For a change of pace your toddler can drink a snack instead of eating one. Make them a smoothie using milk, fruit, wheat germ, yogurt, honey, and/or peanut butter. Keep in mind that it's a good idea to avoid raw eggs (salmonella poisoning). Done right, a smoothie can be a very healthy and filling snack.
Just Try To 'Toppings' That
Toddlers like food with toppings and why not? It's an awesome concept: food topped with more food. Toppings are not only a good way to combine two food groups but it's also a good way to broaden their palette. You can top a food they like with food they haven't tried or aren't particularly fond of eating.
Just Another Fruit Brick In The Wall
Dissolve three envelopes of unflavored gelatin in 3/4 cup boiling water. Add 12-ounces of your toddler's favorite frozen juice concentrate (after all every toddler has a favorite frozen juice concentrate). Stir everything up until it's thoroughly mixed. Pour the concoction into a lightly sprayed 9-by-13-inch pan. After allowing it to chill for several hours, cut into fun shapes and serve. It's like eating building blocks.
Grab yourself a compartmentalized dish, an ice-cube tray, or a muffin tin-something bright, inviting, and safe.
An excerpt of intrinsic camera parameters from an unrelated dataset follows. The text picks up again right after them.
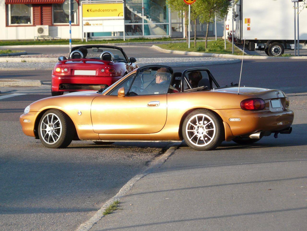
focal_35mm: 261
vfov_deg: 5.7
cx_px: 154
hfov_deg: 7.6
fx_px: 2315
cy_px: 116
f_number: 4
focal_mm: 42.9
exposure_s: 1/320
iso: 160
Fill the compartments with a variety of bite sized and nutritious finger foods like apple slices, broccoli florets, carrot bits, cheese blocks, and cereal. Place the buffet near their play area or somewhere they can easily get to it. Your toddler can graze on this smorgasbord for about hour or two before you have to throw it away (the food not your toddler).
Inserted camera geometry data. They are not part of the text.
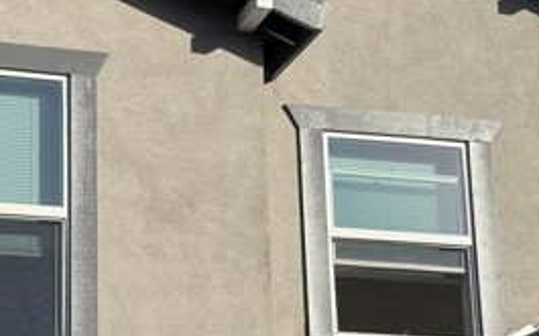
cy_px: 193
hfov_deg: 17.0
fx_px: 1805
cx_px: 195
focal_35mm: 123
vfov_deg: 10.6
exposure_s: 1/6536
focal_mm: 6.76
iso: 64
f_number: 1.78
Yes, We Have No 'Frozen Bananas'
Bananas are the perfect food. Think about it, they already come in their own package. However, the banana can be made slightly better if you cut one into relatively thin circles and then roll it in crushed cereal or coconut. Place what you have in a dish and freeze. This is a great snack for your toddler on a hot summer day.
Dried Fruit Of the Spoon
Dried fruit is often overlooked as a healthy snack. It's usually better for your toddler than fruit snacks because dried fruit lack preservatives, food coloring, and artificial flavoring. Also, dried fruit is a nice change of pace from regular fruit; even toddlers get tired of eating the same old banana chunks and apple slices all the time.